EVOLVER: Gib uns bitte eine Beschreibung der Person Anna Kohlweis und der Figur Paper Bird.

Anna: Anna Kohlweis ist 165 Zentimeter groß, besitzt eine lange, spitze Nase und tendenziell kurzes Haupthaar, ißt gerne gut, trinkt gerne Rotwein und raucht zuviel, erzählt seit frühester Kindheit Geschichten und hat ihrer Meinung nach noch viel Zeit dafür, selbiges in Wort, Bild und Klang zu tun. Außerdem scheißt sie auf vieles und arbeitet seit frühester Kindheit daran, auf immer mehr zu scheißen.

 

EVOLVER: Sind sich Anna und Paper Bird ähnlich? Oder verkörpert die eine, was die andere nicht verkörpern will oder kann?

Anna: Auf Paper Bird treffen all diese Dinge genauso zu, weswegen man jetzt behaupten könnte, es wäre ein und dieselbe Person.

 

EVOLVER: Wie kommst du denn zu dem Namen Paper Bird?

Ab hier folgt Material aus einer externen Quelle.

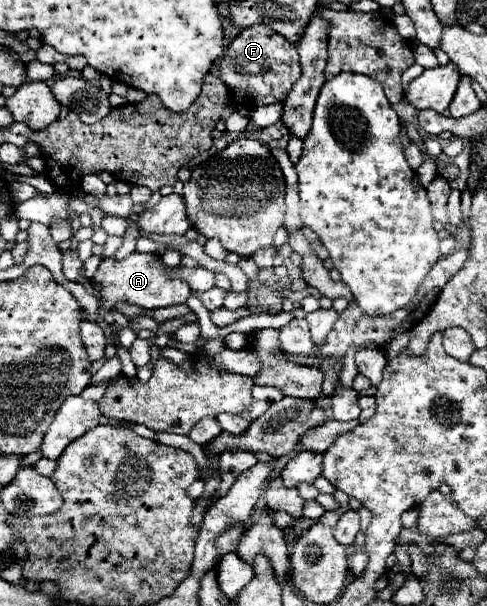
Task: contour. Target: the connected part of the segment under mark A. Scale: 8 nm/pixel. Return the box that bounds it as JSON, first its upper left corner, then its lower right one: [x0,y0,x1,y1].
[93,252,189,314]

Anna: Das hat, glaub ich, keine Relevanz.

 

EVOLVER: Einfach betrachtet und in Schubladen gedacht, fällst du in die Kategorie Singer/Songwriterin, aber gar so simpel ist es ja nicht. Kannst du uns eine Beschreibung deines musikalischen Schaffens, deines Stils geben? 

Anna: Ich sammle, zerlege, seziere, bau auf und lösche regelmäßig wieder alles, ich bastel gerne. Ich schreibe viel Text, welcher für mich noch immer das zentrale Thema aller Musik ist, und der mindestens gleichwertig mit Melodien und allem anderen Hörbaren ist. In Schubladen denke ich ungern, spreche ich ungern, und wenn doch, ärgere ich mich danach selbst darüber.

 

EVOLVER: Deine großen Helden und Heldinnen oder Vorbilder?

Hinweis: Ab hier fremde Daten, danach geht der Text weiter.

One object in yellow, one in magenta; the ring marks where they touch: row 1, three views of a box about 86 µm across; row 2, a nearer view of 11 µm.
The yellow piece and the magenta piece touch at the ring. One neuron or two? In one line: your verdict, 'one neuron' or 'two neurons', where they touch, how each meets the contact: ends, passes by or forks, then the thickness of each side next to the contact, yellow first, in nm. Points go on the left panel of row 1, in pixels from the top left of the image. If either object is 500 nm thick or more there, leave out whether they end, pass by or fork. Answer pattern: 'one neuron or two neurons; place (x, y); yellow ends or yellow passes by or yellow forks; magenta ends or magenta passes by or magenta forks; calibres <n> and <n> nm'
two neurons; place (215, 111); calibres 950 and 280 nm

Anna: Agent Cooper, Oskar Schell, Hayao Miyazaki, Charles Burns, Dave Eggers, Sasa Stanisic, Shaun Tan, Otfried Preussler, Hedwig and the Angry Inch, Saul Williams, Alison Bechdel, Janet Cardiff, Chris Ware, Roald Dahl, Sammy Harkham, Richard Erdoes, Lame Deer, Astrid Lindgren, Wes Anderson, Andy Gage, Omar Little, mein Bruder, meine Eltern, meine Großeltern und und und so weiter.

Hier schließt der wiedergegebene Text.